[Records to use]
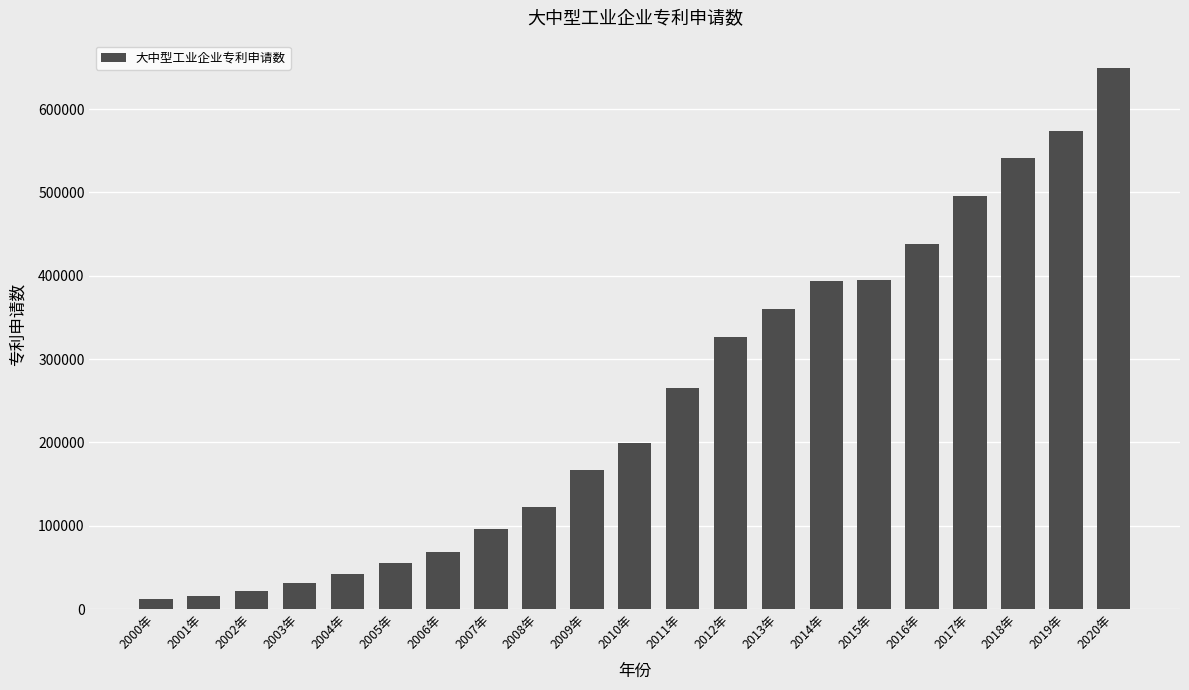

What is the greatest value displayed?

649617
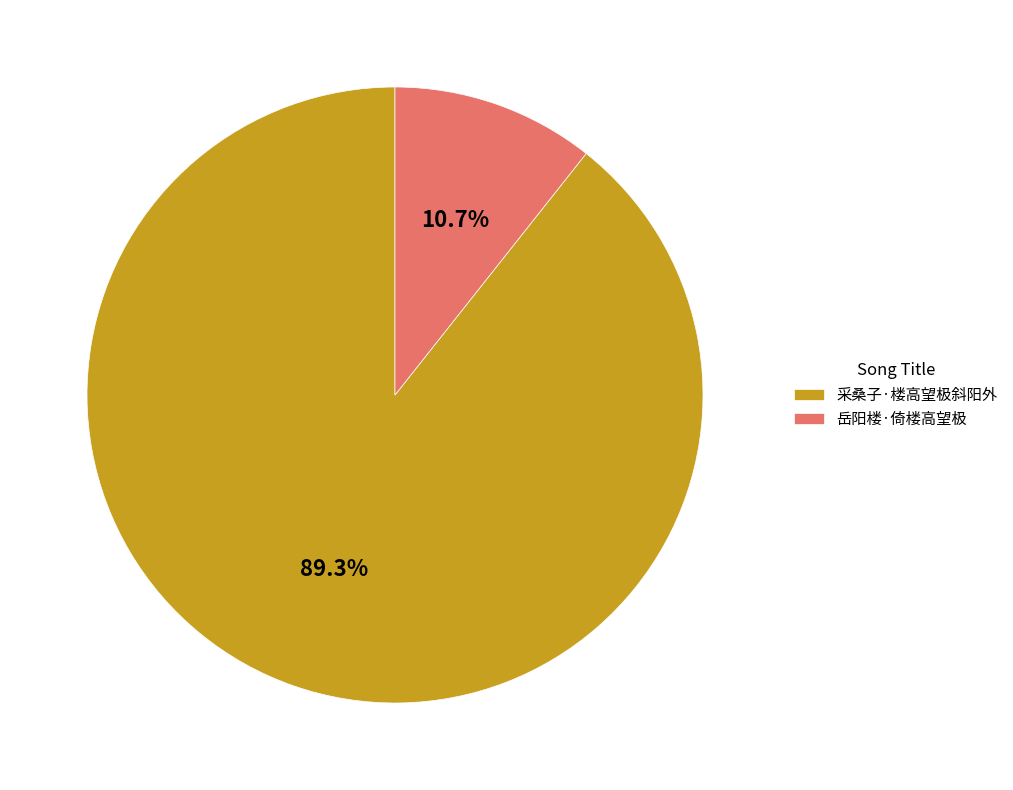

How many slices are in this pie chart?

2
--
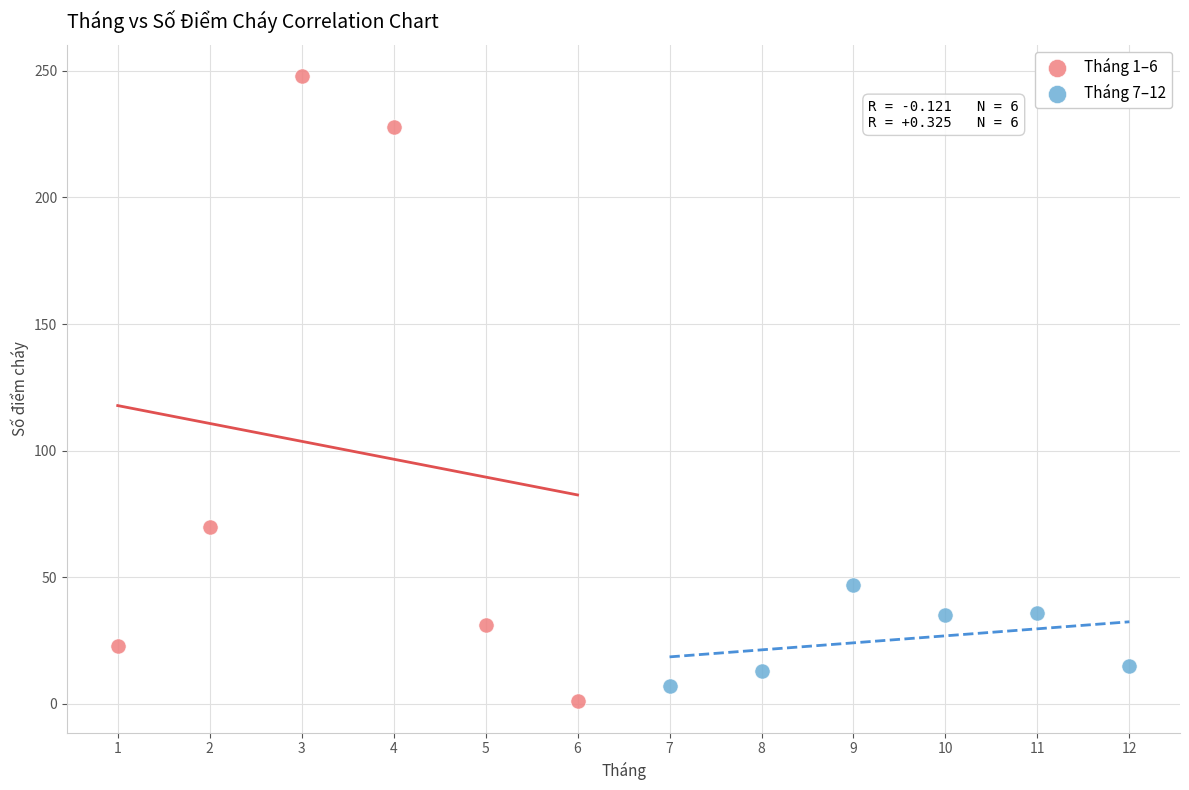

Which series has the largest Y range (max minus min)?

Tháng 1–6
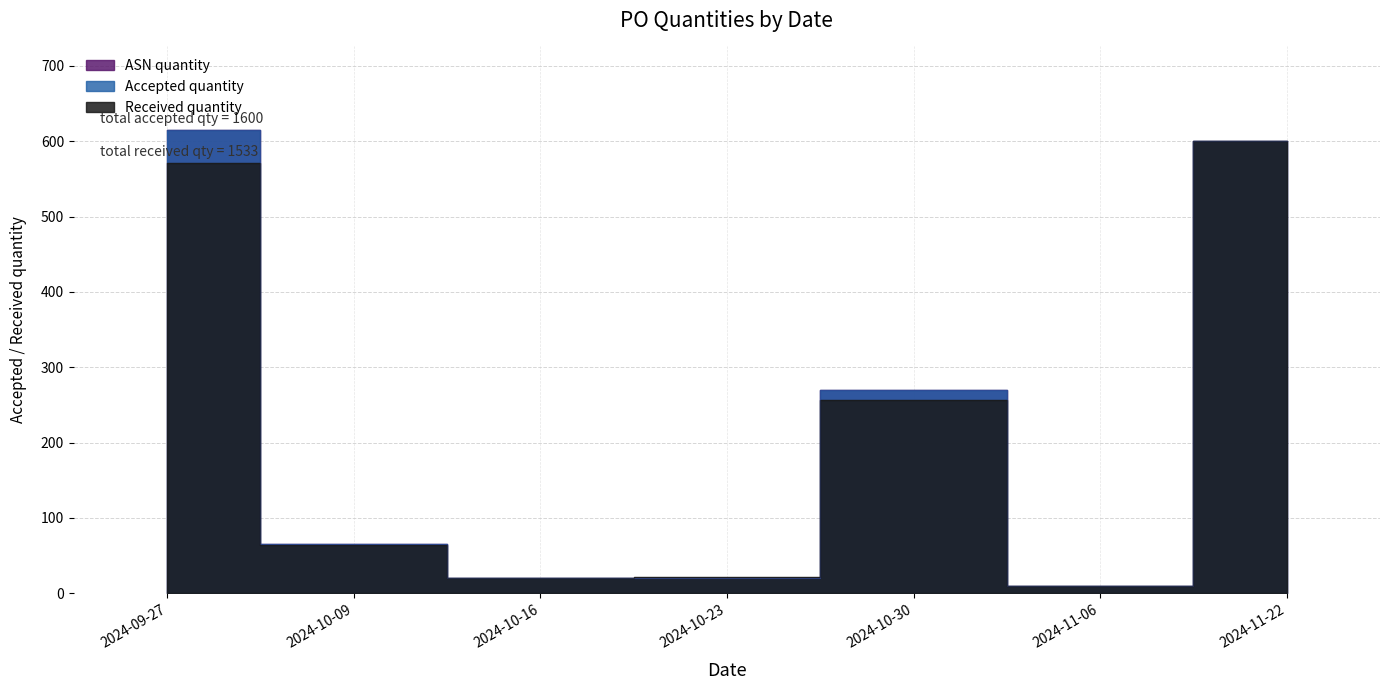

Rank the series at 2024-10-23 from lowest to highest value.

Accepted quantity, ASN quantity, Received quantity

[Task requirements]
Reproduce the entries verbatim, starting at the line that contains "What is the greatest value displayed?" and ending after the line that contains "How many slices are in this pie chart?", including both of those lines. Omit the pictures.

[Answer space]
What is the greatest value displayed?

649617

How many slices are in this pie chart?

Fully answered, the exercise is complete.